**Consigna de trabajo A:** Según el texto de estudio, ¿qué bebida se carga al Room 1210?
**Consigna de trabajo B:** Prosigue el relato del día en el hotel de Bal Harbour a partir de la última oración del texto de estudio.

··· Texto de estudio

La Boa y La Cuca. La constricción de la Boa
LPD se baña, se viste, se perfuma y se va a trabajar porque había planificado sendas reuniones con sus clientes locales. Lo saludo con un beso en la puerta y un dejo de desilusión.
-Pedíte algo para comer, tomar, hacé lo que quieras mi amor y todo cargalo a la habitación, ya?
LPD termina muchas de sus oraciones con ya, que es más bien un iá. Sonríe, sonrío. Intuyo una leve desesperación por huir. Yo que soy bastante perceptiva puedo reconocer a 100km a un hombre atorado. Es bastante obvio. Con el tiempo me lo admitió, le pega ese síndrome de Lobo Estepario. No era la primera vez que veía a un hombre en esa situación y no sería la última. Ahí estaba, solita con todo un día por delante en el hotel como una de esas corporate wives salvo que sin el marido y sin el shopping y en un rol que no me pega nada de nada. Suelo ser yo la que sale apresurada a las reuniones. Ahí estuve, vagabundeando por Bal Harbour. Probé todas las opciones. Playa. Jubilados italianos flotando. Me hice íntima de los jubilados, por supuesto y floté con ellos hasta el mediodía. Me aburrí. Saqué mi auto del parking y salí a manejar por ahí. Volví. Pasé a la pileta con libro. Cargué un vodka tonic al sol al Room 1210, please. Volví al cuarto. Me bañé. Me encremé. Ni señales de LPD. Debía andar por ahí aireándose.

······
··· Sección de datos

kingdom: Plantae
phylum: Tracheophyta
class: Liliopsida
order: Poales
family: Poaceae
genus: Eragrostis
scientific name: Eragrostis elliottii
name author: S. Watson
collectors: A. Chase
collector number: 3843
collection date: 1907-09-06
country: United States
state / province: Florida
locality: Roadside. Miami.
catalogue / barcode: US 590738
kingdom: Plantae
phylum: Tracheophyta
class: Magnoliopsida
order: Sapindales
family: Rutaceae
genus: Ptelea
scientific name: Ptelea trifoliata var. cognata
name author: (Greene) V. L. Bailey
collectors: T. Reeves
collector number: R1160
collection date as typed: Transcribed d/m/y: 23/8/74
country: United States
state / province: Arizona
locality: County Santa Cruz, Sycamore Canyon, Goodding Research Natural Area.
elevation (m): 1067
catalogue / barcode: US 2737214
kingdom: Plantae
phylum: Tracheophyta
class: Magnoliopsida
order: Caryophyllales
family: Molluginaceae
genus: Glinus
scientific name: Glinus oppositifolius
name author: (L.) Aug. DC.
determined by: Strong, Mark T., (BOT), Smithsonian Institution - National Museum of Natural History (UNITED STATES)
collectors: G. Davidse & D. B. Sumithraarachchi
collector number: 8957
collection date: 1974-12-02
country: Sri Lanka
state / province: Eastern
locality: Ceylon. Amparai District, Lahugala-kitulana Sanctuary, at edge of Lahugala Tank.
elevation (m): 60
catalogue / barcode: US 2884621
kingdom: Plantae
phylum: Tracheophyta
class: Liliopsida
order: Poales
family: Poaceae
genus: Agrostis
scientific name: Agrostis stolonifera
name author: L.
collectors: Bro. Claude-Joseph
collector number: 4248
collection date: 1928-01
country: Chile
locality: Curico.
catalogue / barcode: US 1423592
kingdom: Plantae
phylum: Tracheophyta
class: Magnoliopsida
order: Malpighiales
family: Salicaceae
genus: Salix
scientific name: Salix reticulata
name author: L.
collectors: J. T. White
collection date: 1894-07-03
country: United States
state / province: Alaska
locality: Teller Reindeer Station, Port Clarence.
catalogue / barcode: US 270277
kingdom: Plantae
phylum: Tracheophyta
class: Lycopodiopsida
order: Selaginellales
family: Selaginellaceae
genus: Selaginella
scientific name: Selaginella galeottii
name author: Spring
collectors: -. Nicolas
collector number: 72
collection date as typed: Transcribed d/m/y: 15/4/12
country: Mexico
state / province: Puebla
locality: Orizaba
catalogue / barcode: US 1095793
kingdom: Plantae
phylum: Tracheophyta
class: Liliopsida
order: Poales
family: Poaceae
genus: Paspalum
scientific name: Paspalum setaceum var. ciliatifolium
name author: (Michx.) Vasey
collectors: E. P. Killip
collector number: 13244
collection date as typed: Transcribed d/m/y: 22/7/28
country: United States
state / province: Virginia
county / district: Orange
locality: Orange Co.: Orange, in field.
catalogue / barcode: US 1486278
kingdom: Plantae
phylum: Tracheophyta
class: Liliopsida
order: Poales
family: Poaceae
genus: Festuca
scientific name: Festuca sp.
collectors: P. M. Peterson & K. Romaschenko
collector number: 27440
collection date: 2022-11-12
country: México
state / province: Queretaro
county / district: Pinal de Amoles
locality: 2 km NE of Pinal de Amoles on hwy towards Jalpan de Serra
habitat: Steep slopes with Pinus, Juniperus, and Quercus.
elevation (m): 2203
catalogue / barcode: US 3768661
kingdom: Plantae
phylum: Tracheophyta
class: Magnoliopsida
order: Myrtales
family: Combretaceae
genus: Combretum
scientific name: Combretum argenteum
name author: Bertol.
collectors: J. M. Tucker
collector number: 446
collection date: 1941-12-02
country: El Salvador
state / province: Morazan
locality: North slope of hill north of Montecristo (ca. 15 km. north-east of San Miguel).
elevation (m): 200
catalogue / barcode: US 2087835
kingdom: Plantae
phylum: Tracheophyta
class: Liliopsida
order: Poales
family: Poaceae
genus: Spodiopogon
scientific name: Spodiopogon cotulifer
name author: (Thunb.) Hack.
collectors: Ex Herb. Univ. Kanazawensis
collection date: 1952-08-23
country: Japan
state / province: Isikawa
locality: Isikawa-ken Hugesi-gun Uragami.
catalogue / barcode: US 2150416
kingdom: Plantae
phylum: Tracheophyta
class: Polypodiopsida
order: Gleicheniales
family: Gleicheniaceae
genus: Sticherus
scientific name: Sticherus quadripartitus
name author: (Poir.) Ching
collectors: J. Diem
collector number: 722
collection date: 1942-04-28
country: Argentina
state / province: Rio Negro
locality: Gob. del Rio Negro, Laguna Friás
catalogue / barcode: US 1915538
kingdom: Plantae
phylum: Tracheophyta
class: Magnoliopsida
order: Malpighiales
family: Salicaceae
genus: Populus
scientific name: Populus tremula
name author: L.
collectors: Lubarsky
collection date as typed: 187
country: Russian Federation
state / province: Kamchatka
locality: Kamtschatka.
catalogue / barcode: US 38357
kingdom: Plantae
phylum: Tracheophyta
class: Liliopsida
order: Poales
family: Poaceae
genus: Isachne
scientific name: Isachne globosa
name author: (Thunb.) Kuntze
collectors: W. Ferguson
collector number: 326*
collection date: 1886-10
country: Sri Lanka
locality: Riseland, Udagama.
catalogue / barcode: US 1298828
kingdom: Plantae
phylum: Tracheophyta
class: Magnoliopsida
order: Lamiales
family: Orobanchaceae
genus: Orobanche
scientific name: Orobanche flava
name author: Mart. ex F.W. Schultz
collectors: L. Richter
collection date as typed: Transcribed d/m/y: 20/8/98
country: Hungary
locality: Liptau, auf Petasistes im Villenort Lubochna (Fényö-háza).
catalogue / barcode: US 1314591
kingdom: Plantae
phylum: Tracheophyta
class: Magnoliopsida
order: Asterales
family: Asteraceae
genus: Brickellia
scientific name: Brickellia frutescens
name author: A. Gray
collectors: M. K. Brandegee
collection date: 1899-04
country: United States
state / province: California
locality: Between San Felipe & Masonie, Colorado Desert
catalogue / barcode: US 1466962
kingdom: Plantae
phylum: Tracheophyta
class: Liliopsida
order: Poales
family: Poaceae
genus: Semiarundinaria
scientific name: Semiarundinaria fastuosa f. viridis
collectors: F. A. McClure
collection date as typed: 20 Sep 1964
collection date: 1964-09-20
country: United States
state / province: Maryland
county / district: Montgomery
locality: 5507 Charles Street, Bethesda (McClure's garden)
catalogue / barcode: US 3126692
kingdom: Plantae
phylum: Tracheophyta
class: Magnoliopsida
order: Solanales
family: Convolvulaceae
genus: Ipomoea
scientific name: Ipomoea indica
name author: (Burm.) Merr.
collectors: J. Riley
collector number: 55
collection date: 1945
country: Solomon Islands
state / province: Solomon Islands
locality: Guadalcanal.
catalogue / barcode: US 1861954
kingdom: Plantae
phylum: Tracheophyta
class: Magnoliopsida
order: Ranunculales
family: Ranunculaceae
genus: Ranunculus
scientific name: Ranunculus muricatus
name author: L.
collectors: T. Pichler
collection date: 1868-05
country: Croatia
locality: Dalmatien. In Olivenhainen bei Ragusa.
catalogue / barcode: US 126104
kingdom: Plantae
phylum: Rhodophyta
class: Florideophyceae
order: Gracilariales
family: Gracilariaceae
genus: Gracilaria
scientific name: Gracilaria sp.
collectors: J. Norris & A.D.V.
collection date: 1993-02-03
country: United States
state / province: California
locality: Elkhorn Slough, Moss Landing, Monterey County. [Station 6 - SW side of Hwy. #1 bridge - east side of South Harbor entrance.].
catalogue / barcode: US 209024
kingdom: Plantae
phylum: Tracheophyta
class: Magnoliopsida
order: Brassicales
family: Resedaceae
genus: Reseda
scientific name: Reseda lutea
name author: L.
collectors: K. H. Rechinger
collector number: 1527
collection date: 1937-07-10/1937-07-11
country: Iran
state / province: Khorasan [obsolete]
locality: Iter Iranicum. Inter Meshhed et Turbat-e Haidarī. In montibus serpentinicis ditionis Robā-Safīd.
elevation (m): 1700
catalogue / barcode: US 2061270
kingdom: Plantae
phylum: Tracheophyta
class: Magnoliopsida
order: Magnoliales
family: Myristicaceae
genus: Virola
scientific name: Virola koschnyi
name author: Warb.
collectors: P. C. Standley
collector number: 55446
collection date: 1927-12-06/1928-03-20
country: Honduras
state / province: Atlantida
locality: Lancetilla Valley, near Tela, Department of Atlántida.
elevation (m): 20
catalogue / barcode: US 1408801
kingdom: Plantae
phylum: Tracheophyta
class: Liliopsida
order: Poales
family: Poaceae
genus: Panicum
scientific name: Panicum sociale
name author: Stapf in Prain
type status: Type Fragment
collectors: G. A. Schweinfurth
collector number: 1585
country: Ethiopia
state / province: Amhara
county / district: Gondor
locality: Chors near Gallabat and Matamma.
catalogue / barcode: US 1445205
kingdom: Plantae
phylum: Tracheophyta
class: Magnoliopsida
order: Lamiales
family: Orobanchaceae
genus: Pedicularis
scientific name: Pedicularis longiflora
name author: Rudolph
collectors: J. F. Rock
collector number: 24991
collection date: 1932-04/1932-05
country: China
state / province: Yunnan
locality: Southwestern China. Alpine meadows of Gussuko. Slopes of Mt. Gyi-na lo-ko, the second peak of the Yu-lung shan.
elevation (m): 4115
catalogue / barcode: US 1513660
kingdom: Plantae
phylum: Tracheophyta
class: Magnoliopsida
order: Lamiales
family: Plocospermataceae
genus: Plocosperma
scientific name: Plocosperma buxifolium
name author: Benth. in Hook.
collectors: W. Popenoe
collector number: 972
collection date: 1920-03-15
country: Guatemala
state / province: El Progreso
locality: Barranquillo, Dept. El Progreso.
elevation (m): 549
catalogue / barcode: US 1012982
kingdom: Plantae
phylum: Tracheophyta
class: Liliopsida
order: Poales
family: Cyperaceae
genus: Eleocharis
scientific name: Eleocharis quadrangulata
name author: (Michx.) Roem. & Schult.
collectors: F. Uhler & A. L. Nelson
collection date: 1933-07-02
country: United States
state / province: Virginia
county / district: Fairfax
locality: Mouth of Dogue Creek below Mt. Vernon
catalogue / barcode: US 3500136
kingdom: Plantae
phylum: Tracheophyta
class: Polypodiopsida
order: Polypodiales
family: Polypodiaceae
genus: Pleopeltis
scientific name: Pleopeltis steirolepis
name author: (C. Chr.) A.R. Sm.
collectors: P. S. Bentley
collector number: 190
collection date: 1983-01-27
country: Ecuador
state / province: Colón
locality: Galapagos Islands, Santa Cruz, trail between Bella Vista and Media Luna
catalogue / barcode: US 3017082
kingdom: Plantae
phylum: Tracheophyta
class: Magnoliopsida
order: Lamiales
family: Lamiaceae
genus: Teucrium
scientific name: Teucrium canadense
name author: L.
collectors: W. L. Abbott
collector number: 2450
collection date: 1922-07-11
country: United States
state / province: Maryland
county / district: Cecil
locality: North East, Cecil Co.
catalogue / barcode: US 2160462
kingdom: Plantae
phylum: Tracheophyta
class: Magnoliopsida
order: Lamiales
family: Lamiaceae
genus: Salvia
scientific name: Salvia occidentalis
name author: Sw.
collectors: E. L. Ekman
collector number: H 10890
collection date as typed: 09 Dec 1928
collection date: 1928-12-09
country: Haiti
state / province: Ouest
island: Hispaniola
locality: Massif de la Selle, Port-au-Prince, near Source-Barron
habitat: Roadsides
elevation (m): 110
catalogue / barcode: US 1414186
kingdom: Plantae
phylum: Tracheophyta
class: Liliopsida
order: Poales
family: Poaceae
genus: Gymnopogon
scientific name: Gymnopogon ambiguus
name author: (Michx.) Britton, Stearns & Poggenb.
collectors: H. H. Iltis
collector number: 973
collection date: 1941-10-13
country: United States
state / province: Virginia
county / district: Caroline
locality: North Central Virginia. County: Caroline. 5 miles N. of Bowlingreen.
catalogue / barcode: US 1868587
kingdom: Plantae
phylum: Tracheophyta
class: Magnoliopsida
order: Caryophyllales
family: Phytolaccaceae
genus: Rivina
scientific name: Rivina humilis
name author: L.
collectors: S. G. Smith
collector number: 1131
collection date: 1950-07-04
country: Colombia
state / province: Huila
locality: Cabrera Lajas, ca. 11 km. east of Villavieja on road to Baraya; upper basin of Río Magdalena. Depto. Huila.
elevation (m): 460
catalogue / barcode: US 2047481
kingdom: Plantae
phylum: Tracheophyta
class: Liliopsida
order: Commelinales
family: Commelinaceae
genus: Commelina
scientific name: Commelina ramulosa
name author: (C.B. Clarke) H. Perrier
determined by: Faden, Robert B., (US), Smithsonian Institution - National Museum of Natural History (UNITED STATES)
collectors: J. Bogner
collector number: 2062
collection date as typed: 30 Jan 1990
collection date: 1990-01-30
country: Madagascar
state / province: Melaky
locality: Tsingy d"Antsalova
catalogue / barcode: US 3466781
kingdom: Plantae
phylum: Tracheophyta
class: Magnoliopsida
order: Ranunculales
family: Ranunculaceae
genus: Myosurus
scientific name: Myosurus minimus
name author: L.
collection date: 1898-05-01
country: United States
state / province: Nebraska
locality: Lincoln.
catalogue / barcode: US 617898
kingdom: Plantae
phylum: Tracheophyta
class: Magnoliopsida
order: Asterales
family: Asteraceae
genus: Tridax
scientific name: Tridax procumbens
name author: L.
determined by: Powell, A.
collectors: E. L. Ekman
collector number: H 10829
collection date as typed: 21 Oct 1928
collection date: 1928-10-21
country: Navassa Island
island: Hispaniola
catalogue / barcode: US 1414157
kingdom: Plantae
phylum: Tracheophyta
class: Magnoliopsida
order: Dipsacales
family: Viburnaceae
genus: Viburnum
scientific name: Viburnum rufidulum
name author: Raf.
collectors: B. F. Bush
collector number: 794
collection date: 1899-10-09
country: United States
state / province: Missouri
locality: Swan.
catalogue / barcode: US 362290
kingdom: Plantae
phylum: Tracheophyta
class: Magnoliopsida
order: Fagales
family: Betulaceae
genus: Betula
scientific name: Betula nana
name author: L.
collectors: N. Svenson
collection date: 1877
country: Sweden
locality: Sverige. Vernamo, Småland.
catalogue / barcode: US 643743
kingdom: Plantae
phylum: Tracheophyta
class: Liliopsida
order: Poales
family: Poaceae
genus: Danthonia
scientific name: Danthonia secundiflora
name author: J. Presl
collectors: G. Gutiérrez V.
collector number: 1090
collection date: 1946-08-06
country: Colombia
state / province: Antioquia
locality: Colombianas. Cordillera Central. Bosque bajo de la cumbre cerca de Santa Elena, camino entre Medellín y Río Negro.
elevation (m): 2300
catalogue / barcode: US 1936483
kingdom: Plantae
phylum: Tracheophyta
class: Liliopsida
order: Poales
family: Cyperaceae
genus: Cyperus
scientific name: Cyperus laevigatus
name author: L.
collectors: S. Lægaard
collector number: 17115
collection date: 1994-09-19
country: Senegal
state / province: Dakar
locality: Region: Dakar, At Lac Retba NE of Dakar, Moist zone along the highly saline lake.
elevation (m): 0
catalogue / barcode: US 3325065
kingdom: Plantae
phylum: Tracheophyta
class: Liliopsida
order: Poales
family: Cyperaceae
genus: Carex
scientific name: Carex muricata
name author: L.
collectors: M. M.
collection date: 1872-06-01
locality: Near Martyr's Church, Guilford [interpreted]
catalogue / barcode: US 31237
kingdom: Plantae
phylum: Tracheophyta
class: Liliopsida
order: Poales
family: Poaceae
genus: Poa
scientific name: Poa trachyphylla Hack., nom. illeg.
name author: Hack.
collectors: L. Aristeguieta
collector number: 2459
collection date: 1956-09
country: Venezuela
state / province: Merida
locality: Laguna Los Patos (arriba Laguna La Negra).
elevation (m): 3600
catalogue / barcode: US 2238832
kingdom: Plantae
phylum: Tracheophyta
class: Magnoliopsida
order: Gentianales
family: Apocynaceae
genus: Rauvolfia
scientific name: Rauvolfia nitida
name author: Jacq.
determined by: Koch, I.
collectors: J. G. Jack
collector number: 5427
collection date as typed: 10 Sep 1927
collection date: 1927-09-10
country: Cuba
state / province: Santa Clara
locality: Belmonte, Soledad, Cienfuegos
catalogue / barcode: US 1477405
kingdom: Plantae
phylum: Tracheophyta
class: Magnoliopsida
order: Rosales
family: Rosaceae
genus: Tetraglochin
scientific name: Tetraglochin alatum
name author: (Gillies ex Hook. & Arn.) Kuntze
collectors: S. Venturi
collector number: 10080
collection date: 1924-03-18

······

**Respuesta A:** Un vodka tonic.

**Respuesta B:**
Cuando registrás el atore ajeno tenés dos opciones, encarar y rajar o callar. Callé. Faltaba una noche más y yo me iba a NYC. LPD volvió efectivamente aireado y la cuca y la boa se amigaron a la hora de la siesta. La boa se desenrosca en la cama. Es cuestión de tunearle la música correcta en su ipod y como buena encantadora de serpientes hacer que se ponga a bailar, hacer que despacito salga de su canasto y se menee.